- **FRAGMENTO PARA LEER**
◆ ◆ ◆ ◆

Pertenezco a una generación de mujeres que se casó demasiado joven para poder emanciparse del hogar familiar. Soy de aquellas chicas que en los 70 buscó la no-dependencia mediante los estudios, el trabajo y ser muy “moderna”, pero no tanto como para prescindir de las rémoras educacionales, así que me casé presionada por la familia porque lo de “vivir en pecado” era una losa que mis padres me echaron encima y para contentar a tirios y troyanos…nos casamos. A la vuelta de unos cuantos años (siete) pasó lo que tenía que pasar y se rompió el amor y llegó la separación como un huracán que todo lo arrasa.
Desde entonces han pasado más de veinte años con amores improvisados que vienen y van y no terminan de cuajar como esos copos de nieve demasiado etéreos, aplastados por la lluvia y convertidos en barro.

◆ ◆ ◆ ◆

- **MATERIAL DE ESTUDIO**
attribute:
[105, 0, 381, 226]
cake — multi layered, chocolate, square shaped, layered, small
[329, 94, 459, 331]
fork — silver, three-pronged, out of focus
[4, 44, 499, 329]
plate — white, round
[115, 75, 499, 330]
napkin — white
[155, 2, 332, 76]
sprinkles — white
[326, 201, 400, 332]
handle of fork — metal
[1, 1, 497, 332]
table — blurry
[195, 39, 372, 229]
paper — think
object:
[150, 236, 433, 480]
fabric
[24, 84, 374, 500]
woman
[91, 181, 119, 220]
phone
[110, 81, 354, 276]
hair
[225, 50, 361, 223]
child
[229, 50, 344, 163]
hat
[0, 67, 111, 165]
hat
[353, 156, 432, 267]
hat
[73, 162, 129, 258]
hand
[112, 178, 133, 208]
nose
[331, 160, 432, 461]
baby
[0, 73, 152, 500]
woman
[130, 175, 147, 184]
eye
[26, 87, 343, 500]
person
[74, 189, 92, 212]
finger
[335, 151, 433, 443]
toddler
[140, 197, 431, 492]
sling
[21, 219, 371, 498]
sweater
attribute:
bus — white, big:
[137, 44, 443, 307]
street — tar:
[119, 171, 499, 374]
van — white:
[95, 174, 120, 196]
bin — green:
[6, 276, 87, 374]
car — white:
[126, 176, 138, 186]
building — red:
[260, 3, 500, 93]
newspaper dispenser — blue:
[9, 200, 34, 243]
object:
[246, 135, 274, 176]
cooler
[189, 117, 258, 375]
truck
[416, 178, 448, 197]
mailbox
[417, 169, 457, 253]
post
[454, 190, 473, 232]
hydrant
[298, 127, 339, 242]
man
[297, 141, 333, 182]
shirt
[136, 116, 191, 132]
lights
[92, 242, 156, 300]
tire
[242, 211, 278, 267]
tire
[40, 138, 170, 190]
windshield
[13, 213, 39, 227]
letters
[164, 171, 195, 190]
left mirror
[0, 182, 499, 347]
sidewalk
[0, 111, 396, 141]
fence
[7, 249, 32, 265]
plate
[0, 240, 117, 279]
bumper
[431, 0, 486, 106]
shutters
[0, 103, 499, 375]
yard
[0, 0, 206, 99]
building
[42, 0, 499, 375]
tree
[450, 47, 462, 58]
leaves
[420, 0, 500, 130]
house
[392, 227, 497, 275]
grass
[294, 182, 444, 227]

◆ ◆ ◆ ◆

- **TAREA ASIGNADA 1**
Copia de nuevo todo el relato sobre la separación desde "Pertenezco a una" hasta "convertidos en barro.", y sustituye "huracán" por "tornado".
- **TAREA ASIGNADA 2**
Escribe cómo sigue el relato sobre la separación a partir de su última oración.

- **RESPUESTA A LA TAREA 1**
Pertenezco a una generación de mujeres que se casó demasiado joven para poder emanciparse del hogar familiar. Soy de aquellas chicas que en los 70 buscó la no-dependencia mediante los estudios, el trabajo y ser muy “moderna”, pero no tanto como para prescindir de las rémoras educacionales, así que me casé presionada por la familia porque lo de “vivir en pecado” era una losa que mis padres me echaron encima y para contentar a tirios y troyanos…nos casamos. A la vuelta de unos cuantos años (siete) pasó lo que tenía que pasar y se rompió el amor y llegó la separación como un tornado que todo lo arrasa.
Desde entonces han pasado más de veinte años con amores improvisados que vienen y van y no terminan de cuajar como esos copos de nieve demasiado etéreos, aplastados por la lluvia y convertidos en barro.

- **RESPUESTA A LA TAREA 2**
Reincidentes recalcitrantes, muchas personas con una mala experiencia de pareja a sus espaldas vuelven a intentarlo; y curiosamente son los hombres los que más prisa parecen tener, como si dormir solos más de tres meses fuese tan difícil como subir al Everest, como si tener una mujer en casa formara parte del “decorado” de sus vidas, una excelencia social a la que no se quiere renunciar. Se emparejan, cuarentones o más, con señoras o señoritas más jóvenes –sobre todo más jóvenes que la anterior esposa- y ahí se quedarán hasta que el viento cambie de dirección… o deje de soplar. Ellas, las separadas, por su parte, dejan su cama en barbecho el tiempo que haga falta o la siembran con flores de paso que dejan buen aroma y poco más. Esperan antes de volver a dar el paso… porque también lo dan.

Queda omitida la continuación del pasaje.